▸ EXERCISE PROMPT: In the text about electronic check payment guarantees, what kind of connection carries the check data from the POS terminal to the check host server?

FIG. 1 is a block diagram of a network configured to issue check payment guarantees to merchants.
FIG. 2 is a flow chart showing one preferred method of issuing a guarantee for an electronic check conversion transaction.
FIG. 3 is a block diagram of a network configured to provide a merchant status information on an electronic transaction.
FIG. 4 is flow chart showing one preferred method of presenting payment and guarantee information to a merchant. The information is presented to the merchant through a computer interface. FIGS. 5-10 illustrate screen diagrams of the computer interface.
FIG. 5 is a screen diagram of a computer interface configured to request merchant ID and password information.
FIG. 6 is a screen diagram of a computer interface configured to present site options to the user.
FIG. 7 is a screen diagram of a computer interface configured to present merchant profile information.
FIG. 8 is a screen diagram of a computer interface configured to present transaction search options as well as transaction data.
FIG. 9 is a screen diagram of a computer interface configured to present details of a single batch of transactions,
FIG. 10 is a screen diagram of a computer interface configured to present details of a single transaction.
 To overcome the difficulties associated with monitoring the status of an electronic check conversion made through a guarantee service provider, the database of transaction data is made available to a merchant through a browser interface. This avoids the need for the merchant to obtain a bank statement in order to verify that a particular transaction, or group of transactions, have been credited to its account. It permits convenient access to the transaction data by providing the transaction data through the guarantee service provider. Although this information is not an actual statement from the merchant's bank, it provides a reliable indication of the credits to the merchant's account.
 Turning to FIG. 1, an ACH system is described. The ACH system includes a number of merchant stores. One such merchant store 100 is shown. The merchant store operates a point of sale (POS) terminal 102. These POS terminals are widely available and commonly used to execute check, credit, debit and other financial transactions. The POS terminal 102 is configured to communicate transaction data with a remote computer. When a customer presents a bank check 104 as payment, the merchant activates the POS terminal 102. The bank check 104 is scanned through POS terminal 102 and the MICR line is automatically read and converted into an electronic data string that represents the transit number, account number and check number. The merchant also enters a check amount. This data is then transmitted through a dial-up link 106 to a check host server 108. Merchant identification is also transmitted along with the check data.

▸ EXTRACTED MATERIAL:
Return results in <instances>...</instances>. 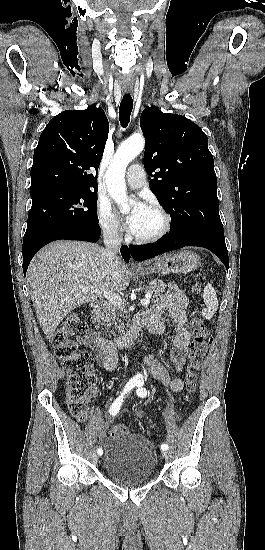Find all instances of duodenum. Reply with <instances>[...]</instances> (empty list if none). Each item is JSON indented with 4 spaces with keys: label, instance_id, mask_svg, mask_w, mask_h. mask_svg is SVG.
Listing matches in <instances>:
<instances>
[{
    "label": "duodenum",
    "instance_id": "obj_1",
    "mask_svg": "<svg viewBox=\"0 0 265 550\" xmlns=\"http://www.w3.org/2000/svg\"><path fill=\"white\" fill-rule=\"evenodd\" d=\"M90 310L93 314H97L101 307V302L95 300L90 304ZM143 325L141 321H138L132 329L127 331L125 334L115 339V346L118 349H127L134 345L136 340L139 338Z\"/></svg>",
    "mask_w": 265,
    "mask_h": 550
}]
</instances>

▸ FINAL RESULT: A dial-up link.